Sunday, July 1, 2012

A word-by-word explanation of a famous quote from Dante's inferno

This is found in Dante Alighieri's Inferno (Hell), canto XXVI (poem 26, cànto also means 'song') and said by the mythical hero Ulysses:


Original old Italian: Considerate la vostra semenza: fatti non foste a viver come bruti ma per seguir virtute e canoscenza.
Modern Italian: Considerate la vostra origine: non siete stati fatti per vivere come bruti ma per seguire virtù e conoscenza.
Official English translation: Consider well the seed that gave you birth: you were not made to live as brutes, but to follow virtue and knowledge.


consideràre = to consider


your (plural) = vòstro (masculine), vòstra (feminine)


seménza is an old or literary italian word for seeds, the ones used in agriculture. In a figurative sense it means origin, birth (la orìgine -> l'origine, feminine). Considerate la vostra semenza/origine = Consider your birth/origin. Note Italian usually requires the 'the' article even before possessives like your (vostra)


fàre = to do/make
fàtto=done/made
fàtti=done/made (plural)
BTW fatto as a noun is fact and its plural facts is fatti


(voi) non foste = you were not
voi is you plural. The verb essere (to be) is irregular in Italian. you were=(voi) foste is the remote past tense. In modern Italian (with no poetic constraints) you would prefer to say (voi) siete stati, which is a another tense (past perfect, passato prossimo). It can express both a recent and remote past, depending on the context. It is a remote past in this case, because it actually refers to the creation of man. The reason we prefer passato prossimo to passato remoto is that this action, in this context and for what it is said afterwards, has a clear link with the present, with how we should behave in the present.
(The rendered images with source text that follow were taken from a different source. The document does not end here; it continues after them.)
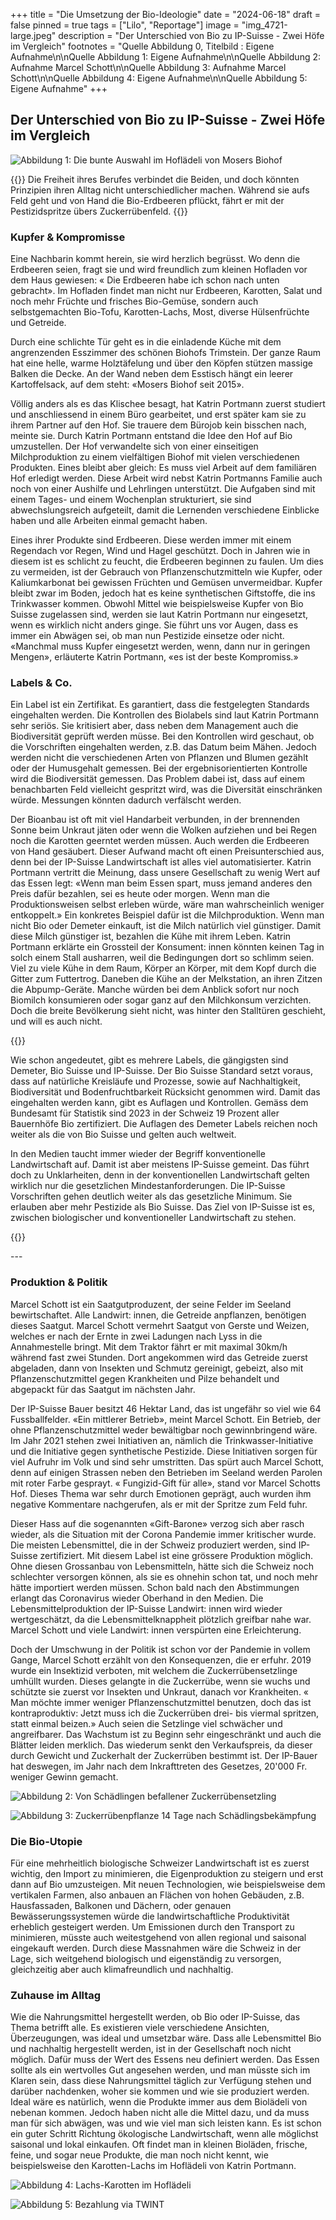 +++
title = "Die Umsetzung der Bio-Ideologie"
date = "2024-06-18"
draft = false
pinned = true
tags = ["Lilo", "Reportage"]
image = "img_4721-large.jpeg"
description = "Der Unterschied von Bio zu IP-Suisse - Zwei Höfe im Vergleich"
footnotes = "Quelle Abbildung 0, Titelbild : Eigene Aufnahme\n\nQuelle Abbildung 1: Eigene Aufnahme\n\nQuelle Abbildung 2: Aufnahme Marcel Schott\n\nQuelle Abbildung 3: Aufnahme Marcel Schott\n\nQuelle Abbildung 4: Eigene Aufnahme\n\nQuelle Abbildung 5: Eigene Aufnahme"
+++
## Der Unterschied von Bio zu IP-Suisse - Zwei Höfe im Vergleich

![Abbildung 1: Die bunte Auswahl im Hoflädeli von Mosers Biohof](img_4721-large.jpeg)

{{<lead>}}
Die Freiheit ihres Berufes verbindet die Beiden, und doch könnten Prinzipien ihren Alltag nicht unterschiedlicher machen. Während sie aufs Feld geht und von Hand die Bio-Erdbeeren pflückt, fährt er mit der Pestizidspritze übers Zuckerrübenfeld. 
{{</lead>}}

### **Kupfer & Kompromisse**

Eine Nachbarin kommt herein, sie wird herzlich begrüsst. Wo denn die Erdbeeren seien, fragt sie und wird freundlich zum kleinen Hofladen vor dem Haus gewiesen: « Die Erdbeeren habe ich schon nach unten gebracht». Im Hofladen findet man nicht nur Erdbeeren, Karotten, Salat und noch mehr Früchte und frisches Bio-Gemüse, sondern auch selbstgemachten Bio-Tofu, Karotten-Lachs, Most, diverse Hülsenfrüchte und Getreide.

Durch eine schlichte Tür geht es in die einladende Küche mit dem angrenzenden Esszimmer des schönen Biohofs Trimstein. Der ganze Raum hat eine helle, warme Holztäfelung und über den Köpfen stützen massige Balken die Decke. An der Wand neben dem Esstisch hängt ein leerer Kartoffelsack, auf dem steht: «Mosers Biohof seit 2015».

Völlig anders als es das Klischee besagt, hat Katrin Portmann zuerst studiert und anschliessend in einem Büro gearbeitet, und erst später kam sie zu ihrem Partner auf den Hof. Sie trauere dem Bürojob kein bisschen nach, meinte sie. Durch Katrin Portmann entstand die Idee den Hof auf Bio umzustellen. Der Hof verwandelte sich von einer einseitigen Milchproduktion zu einem vielfältigen Biohof mit vielen verschiedenen Produkten. Eines bleibt aber gleich: Es muss viel Arbeit auf dem familiären Hof erledigt werden. Diese Arbeit wird nebst Katrin Portmanns Familie auch noch von einer Aushilfe und Lehrlingen unterstützt. Die Aufgaben sind mit einem Tages- und einem Wochenplan strukturiert, sie sind abwechslungsreich aufgeteilt, damit die Lernenden verschiedene Einblicke haben und alle Arbeiten einmal gemacht haben.

Eines ihrer Produkte sind Erdbeeren. Diese werden immer mit einem Regendach vor Regen, Wind und Hagel geschützt. Doch in Jahren wie in diesem ist es schlicht zu feucht, die Erdbeeren beginnen zu faulen. Um dies zu vermeiden, ist der Gebrauch von Pflanzenschutzmitteln wie Kupfer, oder Kaliumkarbonat bei gewissen Früchten und Gemüsen unvermeidbar. Kupfer bleibt zwar im Boden, jedoch hat es keine synthetischen Giftstoffe, die ins Trinkwasser kommen. Obwohl Mittel wie beispielsweise Kupfer von Bio Suisse zugelassen sind, werden sie laut Katrin Portmann nur eingesetzt, wenn es wirklich nicht anders ginge. Sie führt uns vor Augen, dass es immer ein Abwägen sei, ob man nun Pestizide einsetze oder nicht. «Manchmal muss Kupfer eingesetzt werden, wenn, dann nur in geringen Mengen», erläuterte Katrin Portmann, «es ist der beste Kompromiss.»

### **Labels & Co.**

Ein Label ist ein Zertifikat. Es garantiert, dass die festgelegten Standards eingehalten werden. Die Kontrollen des Biolabels sind laut Katrin Portmann sehr seriös. Sie kritisiert aber, dass neben dem Management auch die Biodiversität geprüft werden müsse. Bei den Kontrollen wird geschaut, ob die Vorschriften eingehalten werden, z.B. das Datum beim Mähen. Jedoch werden nicht die verschiedenen Arten von Pflanzen und Blumen gezählt oder der Humusgehalt gemessen. Bei der ergebnisorientierten Kontrolle wird die Biodiversität gemessen. Das Problem dabei ist, dass auf einem benachbarten Feld vielleicht gespritzt wird, was die Diversität einschränken würde. Messungen könnten dadurch verfälscht werden. 

Der Bioanbau ist oft mit viel Handarbeit verbunden, in der brennenden Sonne beim Unkraut jäten oder wenn die Wolken aufziehen und bei Regen noch die Karotten geerntet werden müssen. Auch werden die Erdbeeren von Hand gesäubert. Dieser Aufwand macht oft einen Preisunterschied aus, denn bei der IP-Suisse Landwirtschaft ist alles viel automatisierter. Katrin Portmann vertritt die Meinung, dass unsere Gesellschaft zu wenig Wert auf das Essen legt: «Wenn man beim Essen spart, muss jemand anderes den Preis dafür bezahlen, sei es heute oder morgen. Wenn man die Produktionsweisen selbst erleben würde, wäre man wahrscheinlich weniger entkoppelt.» Ein konkretes Beispiel dafür ist die Milchproduktion. Wenn man nicht Bio oder Demeter einkauft, ist die Milch natürlich viel günstiger. Damit diese Milch günstiger ist, bezahlen die Kühe mit ihrem Leben. Katrin Portmann erklärte ein Grossteil der Konsument: innen könnten keinen Tag in solch einem Stall ausharren, weil die Bedingungen dort so schlimm seien. Viel zu viele Kühe in dem Raum, Körper an Körper, mit dem Kopf durch die Gitter zum Futtertrog. Daneben die Kühe an der Melkstation, an ihren Zitzen die Abpump-Geräte. Manche würden bei dem Anblick sofort nur noch Biomilch konsumieren oder sogar ganz auf den Milchkonsum verzichten. Doch die breite Bevölkerung sieht nicht, was hinter den Stalltüren geschieht, und will es auch nicht.

{{<box>}}

Wie schon angedeutet, gibt es mehrere Labels, die gängigsten sind Demeter, Bio Suisse und IP-Suisse. Der Bio Suisse Standard setzt voraus, dass auf natürliche Kreisläufe und Prozesse, sowie auf Nachhaltigkeit, Biodiversität und Bodenfruchtbarkeit Rücksicht genommen wird. Damit das eingehalten werden kann, gibt es Auflagen und Kontrollen. Gemäss dem Bundesamt für Statistik sind 2023 in der Schweiz 19 Prozent aller Bauernhöfe Bio zertifiziert. Die Auflagen des Demeter Labels reichen noch weiter als die von Bio Suisse und gelten auch weltweit.

In den Medien taucht immer wieder der Begriff konventionelle Landwirtschaft auf. Damit ist aber meistens IP-Suisse gemeint. Das führt doch zu Unklarheiten, denn in der konventionellen Landwirtschaft gelten wirklich nur die gesetzlichen Mindestanforderungen. Die IP-Suisse Vorschriften gehen deutlich weiter als das gesetzliche Minimum. Sie erlauben aber mehr Pestizide als Bio Suisse. Das Ziel von IP-Suisse ist es, zwischen biologischer und konventioneller Landwirtschaft zu stehen.

{{</box>}}

\---

### **Produktion & Politik**

Marcel Schott ist ein Saatgutproduzent, der seine Felder im Seeland bewirtschaftet. Alle Landwirt: innen, die Getreide anpflanzen, benötigen dieses Saatgut. Marcel Schott vermehrt Saatgut von Gerste und Weizen, welches er nach der Ernte in zwei Ladungen nach Lyss in die Annahmestelle bringt. Mit dem Traktor fährt er mit maximal 30km/h während fast zwei Stunden. Dort angekommen wird das Getreide zuerst abgeladen, dann von Insekten und Schmutz gereinigt, gebeizt, also mit Pflanzenschutzmittel gegen Krankheiten und Pilze behandelt und abgepackt für das Saatgut im nächsten Jahr.

Der IP-Suisse Bauer besitzt 46 Hektar Land, das ist ungefähr so viel wie 64 Fussballfelder. «Ein mittlerer Betrieb», meint Marcel Schott. Ein Betrieb, der ohne Pflanzenschutzmittel weder bewältigbar noch gewinnbringend wäre. Im Jahr 2021 stehen zwei Initiativen an, nämlich die Trinkwasser-Initiative und die Initiative gegen synthetische Pestizide. Diese Initiativen sorgen für viel Aufruhr im Volk und sind sehr umstritten. Das spürt auch Marcel Schott, denn auf einigen Strassen neben den Betrieben im Seeland werden Parolen mit roter Farbe gesprayt. « Fungizid-Gift für alle», stand vor Marcel Schotts Hof. Dieses Thema war sehr durch Emotionen geprägt, auch wurden ihm negative Kommentare nachgerufen, als er mit der Spritze zum Feld fuhr.

Dieser Hass auf die sogenannten «Gift-Barone» verzog sich aber rasch wieder, als die Situation mit der Corona Pandemie immer kritischer wurde. Die meisten Lebensmittel, die in der Schweiz produziert werden, sind IP-Suisse zertifiziert. Mit diesem Label ist eine grössere Produktion möglich. Ohne diesen Grossanbau von Lebensmitteln, hätte sich die Schweiz noch schlechter versorgen können, als sie es ohnehin schon tat, und noch mehr hätte importiert werden müssen. Schon bald nach den Abstimmungen erlangt das Coronavirus wieder Oberhand in den Medien. Die Lebensmittelproduktion der IP-Suisse Landwirt: innen wird wieder wertgeschätzt, da die Lebensmittelknappheit plötzlich greifbar nahe war. Marcel Schott und viele Landwirt: innen verspürten eine Erleichterung.

Doch der Umschwung in der Politik ist schon vor der Pandemie in vollem Gange, Marcel Schott erzählt von den Konsequenzen, die er erfuhr. 2019 wurde ein Insektizid verboten, mit welchem die Zuckerrübensetzlinge umhüllt wurden. Dieses gelangte in die Zuckerrübe, wenn sie wuchs und schützte sie zuerst vor Insekten und Unkraut, danach vor Krankheiten. « Man möchte immer weniger Pflanzenschutzmittel benutzen, doch das ist kontraproduktiv: Jetzt muss ich die Zuckerrüben drei- bis viermal spritzen, statt einmal beizen.» Auch seien die Setzlinge viel schwächer und angreifbarer. Das Wachstum ist zu Beginn sehr eingeschränkt und auch die Blätter leiden merklich. Das wiederum senkt den Verkaufspreis, da dieser durch Gewicht und Zuckerhalt der Zuckerrüben bestimmt ist. Der IP-Bauer hat deswegen, im Jahr nach dem Inkrafttreten des Gesetzes, 20'000 Fr. weniger Gewinn gemacht.

![Abbildung 2: Von Schädlingen befallener Zuckerrübensetzling](von-scha-dlingen-befallener-zuckerru-bensetzling-copy.jpg)

![Abbildung 3: Zuckerrübenpflanze 14 Tage nach Schädlingsbekämpfung](zuckerru-benpflanze-14-tage-nach-scha-dlingsbeka-mpfung-large-large-medium.jpeg "Abbildung 3: Zuckerrübenpflanze 14 Tage nach Schädlingsbekämpfung")

### **Die Bio-Utopie**

Für eine mehrheitlich biologische Schweizer Landwirtschaft ist es zuerst wichtig, den Import zu minimieren, die Eigenproduktion zu steigern und erst dann auf Bio umzusteigen. Mit neuen Technologien, wie beispielsweise dem vertikalen Farmen, also anbauen an Flächen von hohen Gebäuden, z.B. Hausfassaden, Balkonen und Dächern, oder genauen Bewässerungssystemen würde die landwirtschaftliche Produktivität erheblich gesteigert werden. Um Emissionen durch den Transport zu minimieren, müsste auch weitestgehend von allen regional und saisonal eingekauft werden. Durch diese Massnahmen wäre die Schweiz in der Lage, sich weitgehend biologisch und eigenständig zu versorgen, gleichzeitig aber auch klimafreundlich und nachhaltig.

### **Zuhause im Alltag**

Wie die Nahrungsmittel hergestellt werden, ob Bio oder IP-Suisse, das Thema betrifft alle. Es existieren viele verschiedene Ansichten, Überzeugungen, was ideal und umsetzbar wäre. Dass alle Lebensmittel Bio und nachhaltig hergestellt werden, ist in der Gesellschaft noch nicht möglich. Dafür muss der Wert des Essens neu definiert werden. Das Essen sollte als ein wertvolles Gut angesehen werden, und man müsste sich im Klaren sein, dass diese Nahrungsmittel täglich zur Verfügung stehen und darüber nachdenken, woher sie kommen und wie sie produziert werden. Ideal wäre es natürlich, wenn die Produkte immer aus dem Biolädeli von nebenan kommen. Jedoch haben nicht alle die Mittel dazu, und da muss man für sich abwägen, was und wie viel man sich leisten kann. Es ist schon ein guter Schritt Richtung ökologische Landwirtschaft, wenn alle möglichst saisonal und lokal einkaufen. Oft findet man in kleinen Bioläden, frische, feine, und sogar neue Produkte, die man noch nicht kennt, wie beispielsweise den Karotten-Lachs im Hoflädeli von Katrin Portmann.

![Abbildung 4: Lachs-Karotten im Hoflädeli ](img_4720-large.jpeg)

![Abbildung 5: Bezahlung via TWINT](img_4719-large.jpeg "Abbildung 5: Bezahlung via TWINT")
per in Italian means for. The for in English is per in Italian, but not vice versa: per month=al mese (al is the contraction of a il: a il mese=to the month). The English whole verb (infinitive) expressing a reason, which is preceded by 'to' is 'per' followed by the same full verb in modern Italian. So seguire=to follow, but "to follow" ("to" expressing reason) is per seguire (literally "for to follow").


vìvere is to live and vìta is life. Indeed vital is vitàle.


ma is but


cóme means like/as


brùto is brute. brùti, brutes.


virtùte is now virtù (virtue), that is is has been shortened in modern Italian (but in my Italian dialect is still long: virtùti)


e is and


canoscénza is now spelt conoscénza, from conòscere = to know.

4 comments:

Unknown said...

wise,I agree

Unknown said...

Dante sei grandioso.

Unknown said...

Dante wrote poetry, not instructions for repairing lawn mowers. So I would suggest that a better English version (I won't say "translation") might be something more like:

Remember who you are.
You were not made to live like animals
But to pursue virtue and understanding.

Farmboy said...

Yep, I like your English translation more than the official... simpler words but clearer meaning.